[Editor's note: For additional reading on the topics discussed in this article, see Using a multicore RTOS for DSP applications.]
You may find that your best time to market, cost, and performance will come from a heterogeneous processor architecture—that is, a processor that includes both general-purpose processor (GPP) and digital signal processor (DSP) cores. Combining two or more processors into your design allows you to draw on the strengths of both, increasing your overall efficiency. Such a design, however, introduces new challenges to the software designer. How will you partition the system for optimal loading levels between the processors? How will you perform scheduling on independent processors to ensure dependent activities are executed in order and with the lowest latency? And how can you optimize inter-processor communications so that the computational benefits of a heterogeneous design are not lost to data-transfer overhead?
In this article, we will examine how to program a heterogeneous processor architecture based on the proven method of the Remote Procedure Call (RPC). We will examine how this method addresses the concerns listed above. We also explain how the RPC introduces some pitfalls, and show how they may be avoided.
Remote Procedure Call basics
The first widespread usage of the Remote Procedure Call concept was in the UNIX operating system in the 1980s, though its usage dates back at least to the 1970s. Whereas a Local Procedure Call (LPC), also known as a function call or subroutine, is executed on the processor that issues the command, a Remote Procedure Call (RPC) is a command executed on a different processor.
In the terminology of the RPC, the command-issuing processor is known as the Client and the command-executing processor is known as the Server (see Figure 1). The Client sends the command and its parameters to the Server over a physical communications medium, possibly employing some kind of communications protocol or stack. We will refer to this physical medium and communications protocol as the Inter-Processor Communications (IPC) Layer. In the case of computers, this layer is typically a network. For embedded processors, there are many options for implementing this layer, such as a PCI bus, serial or parallel data port, or shared memory. Once the server completes execution of the command, it sends a message back through the IPC Layer to the Client, providing any return values of the procedure.
1. A simplified view of the RPC software layers.

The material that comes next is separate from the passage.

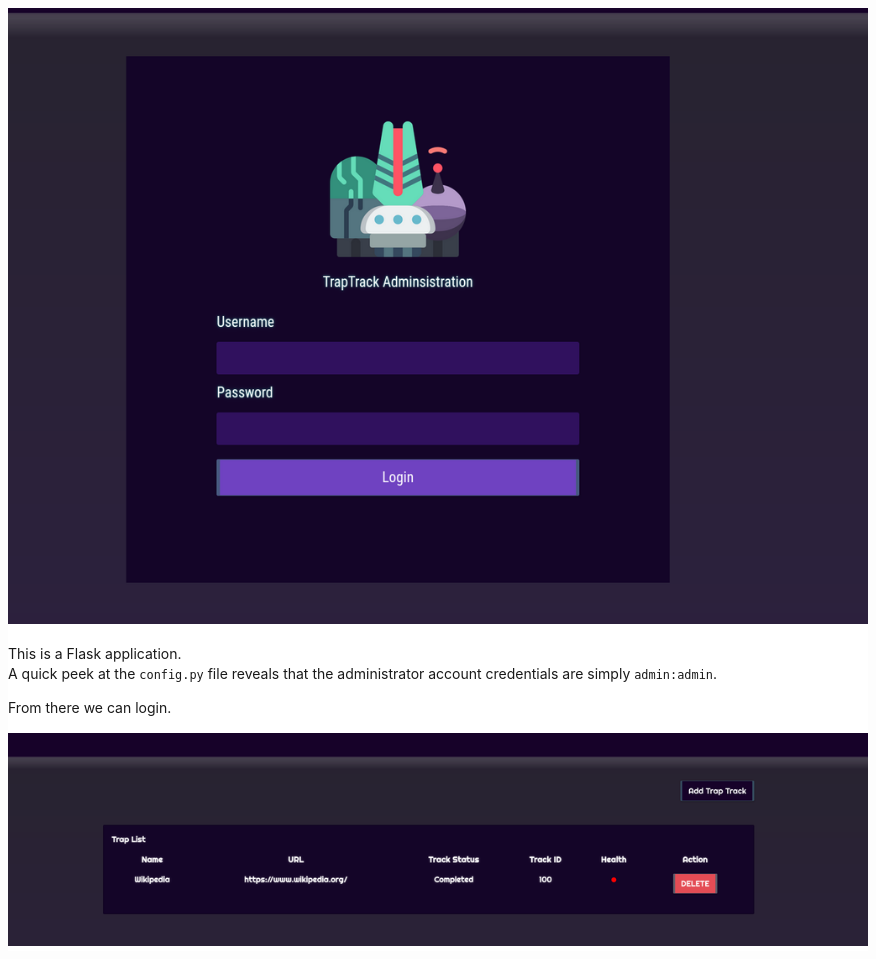 ![](/images/traptrack-login.png)

This is a Flask application.  
A quick peek at the `config.py` file reveals that the administrator account credentials are simply `admin:admin`.  

From there we can login.  

![](/images/traptrack-dashboard.png)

The actual RPC mechanism is implemented through stub functions. There is a client stub function and a server stub function for every remote procedure. The application calls the client stub function just as it would make a local procedure call. However, instead of performing the requested function, the client stub packages the command and any needed parameters into a message and accesses the IPC layer to send the message. The IPC layer on the server device receives the message and passes it to the server stub. The server stub then unpacks the command and parameters from the message and makes the function call, acting as a remote proxy for the application. When the function returns, the server stub packages any return values into a return message which it sends via the IPC back to the client stub, which then returns the values to the application.